In August 1969, they were teenagers when a loyalist mob set fire to the houses and burned an entire street to the ground. The family of seven spent a winter in a tiny caravan with no toilet or electricity.
“If I won a caravan in a ballot now, I wouldn’t take it,” says Patsy.
The burning of Bombay Street was an attack that became synonymous with the outbreak of the Troubles.
Within a year, the homes were rebuilt through an extraordinary community effort and the Canavans moved back. No 45, the home of Jean Canavan’s grandfather, is now No 25, where she lives.
Upstairs in the back bedroom, the retired care worker opens the blinds to show a large metal cage that covers the window.
Beyond it is the wall – it reaches 14 metres in height (45ft) at certain points and stretches for 650 metres – which is the highest and longest of the remaining interface structures that are mainly in Belfast.
In the back bedroom, clothes are folded neatly on a single bed; it is a room that’s barely used.
“We’re living here all our lives so we’ve got used to it. We don’t even realise the peace line is behind us sometimes,” says Jean.
“But if that wall came down you wouldn’t know what would happen. You feel safer with it up.”
She points to “our neighbours who we never see” on the Shankill side. “They’re not looking out on to cages like us, they look on to a road,” she says.
“We’ve never met anyone the other side of that peace wall; they don’t want it down either, I know that.
During the Troubles, it was bad, but it seems to have settled down a bit ... our houses still get stoned now and again. Some mornings you would wake up and find the stones lying outside your front door
— Jean Canavan
“It’s entirely different now across the road, there’s all new estates and new houses in those wee streets leading to the Shankill.”
The siblings have invited us to their homes – they live facing each other – on a small street which is filled with dozens of tourists by 11am. A third sister lives on the same street and a fourth is around the corner.
American accents and the rumbling of black taxi engines (the taxis do official tours of the communities) echo around a republican memorial garden at the entrance to Bombay Street. Overlooking it is a mural of the original street on the night it was set alight.
Under its shadow is the concrete wall, reinforced with green corrugated metal sheeting and topped with barbed wire.
Scorch marks beside their sister’s front door are a visible reminder of a petrol bomb hurled across from the “other side”, says Jean.
“There was no peace line before the Troubles. It went up as timber at first ... and then they kept building it higher with wire around the top.
“During the Troubles, it was bad, but it seems to have settled down a bit ... our houses still get stoned now and again. Some mornings you would wake up and find the stones lying outside your front door.”
The sisters say they know when it’s “only kids” throwing stones because they “just hit the wires”. “But we know when it’s bigger people because they come right over and smash the windows of these houses.”

----------------

Pull out the part of the Bombay Street article from "In August 1969, they" to "where she lives.", word for word. The rows after this have nothing to do with it.

----------------

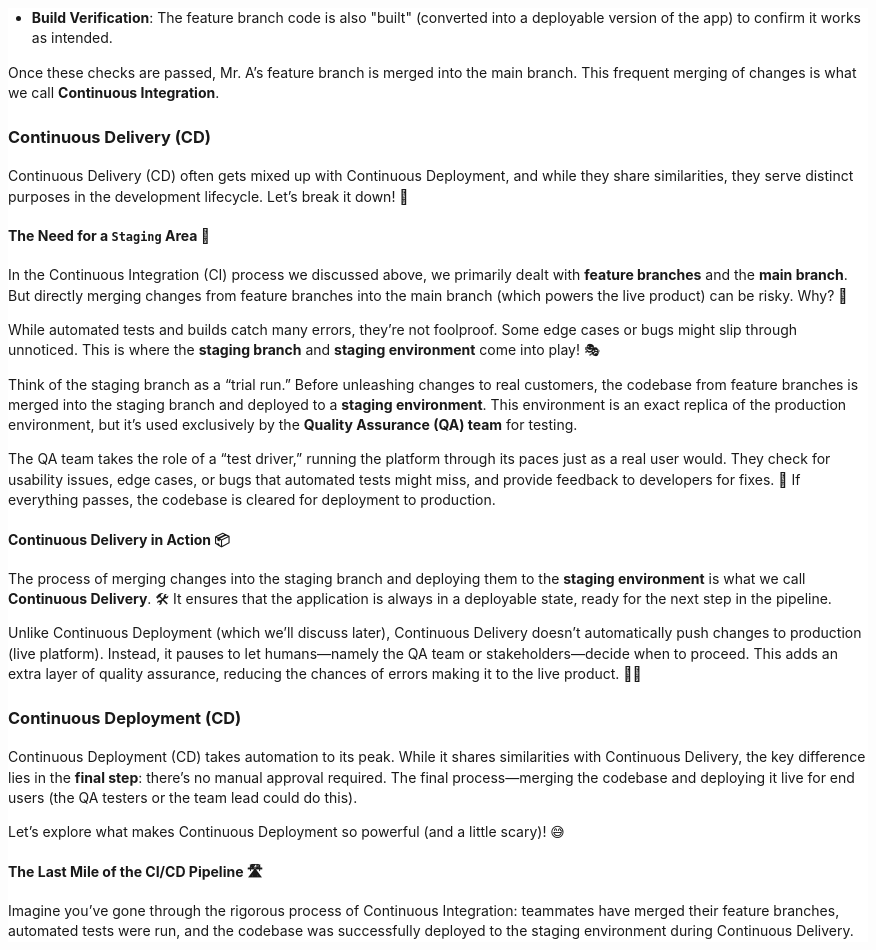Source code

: -   **Build Verification**: The feature branch code is also "built" (converted into a deployable version of the app) to confirm it works as intended.
    

Once these checks are passed, Mr. A’s feature branch is merged into the main branch. This frequent merging of changes is what we call **Continuous Integration**.

### Continuous Delivery (CD)

Continuous Delivery (CD) often gets mixed up with Continuous Deployment, and while they share similarities, they serve distinct purposes in the development lifecycle. Let’s break it down! 🧐

#### The Need for a `Staging` Area 🌉

In the Continuous Integration (CI) process we discussed above, we primarily dealt with **feature branches** and the **main branch**. But directly merging changes from feature branches into the main branch (which powers the live product) can be risky. Why? 🛑

While automated tests and builds catch many errors, they’re not foolproof. Some edge cases or bugs might slip through unnoticed. This is where the **staging branch** and **staging environment** come into play! 🎭

Think of the staging branch as a “trial run.” Before unleashing changes to real customers, the codebase from feature branches is merged into the staging branch and deployed to a **staging environment**. This environment is an exact replica of the production environment, but it’s used exclusively by the **Quality Assurance (QA) team** for testing.

The QA team takes the role of a “test driver,” running the platform through its paces just as a real user would. They check for usability issues, edge cases, or bugs that automated tests might miss, and provide feedback to developers for fixes. 🚦 If everything passes, the codebase is cleared for deployment to production.

#### Continuous Delivery in Action 📦

The process of merging changes into the staging branch and deploying them to the **staging environment** is what we call **Continuous Delivery**. 🛠️ It ensures that the application is always in a deployable state, ready for the next step in the pipeline.

Unlike Continuous Deployment (which we’ll discuss later), Continuous Delivery doesn’t automatically push changes to production (live platform). Instead, it pauses to let humans—namely the QA team or stakeholders—decide when to proceed. This adds an extra layer of quality assurance, reducing the chances of errors making it to the live product. 🕵️‍♂️

### Continuous Deployment (CD)

Continuous Deployment (CD) takes automation to its peak. While it shares similarities with Continuous Delivery, the key difference lies in the **final step**: there’s no manual approval required. The final process—merging the codebase and deploying it live for end users (the QA testers or the team lead could do this).

Let’s explore what makes Continuous Deployment so powerful (and a little scary)! 😅

#### The Last Mile of the CI/CD Pipeline 🛣️

Imagine you’ve gone through the rigorous process of Continuous Integration: teammates have merged their feature branches, automated tests were run, and the codebase was successfully deployed to the staging environment during Continuous Delivery.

----------------

◆ **RESPONSE FOR THIS EXERCISE**
In August 1969, they were teenagers when a loyalist mob set fire to the houses and burned an entire street to the ground. The family of seven spent a winter in a tiny caravan with no toilet or electricity.
“If I won a caravan in a ballot now, I wouldn’t take it,” says Patsy.
The burning of Bombay Street was an attack that became synonymous with the outbreak of the Troubles.
Within a year, the homes were rebuilt through an extraordinary community effort and the Canavans moved back. No 45, the home of Jean Canavan’s grandfather, is now No 25, where she lives.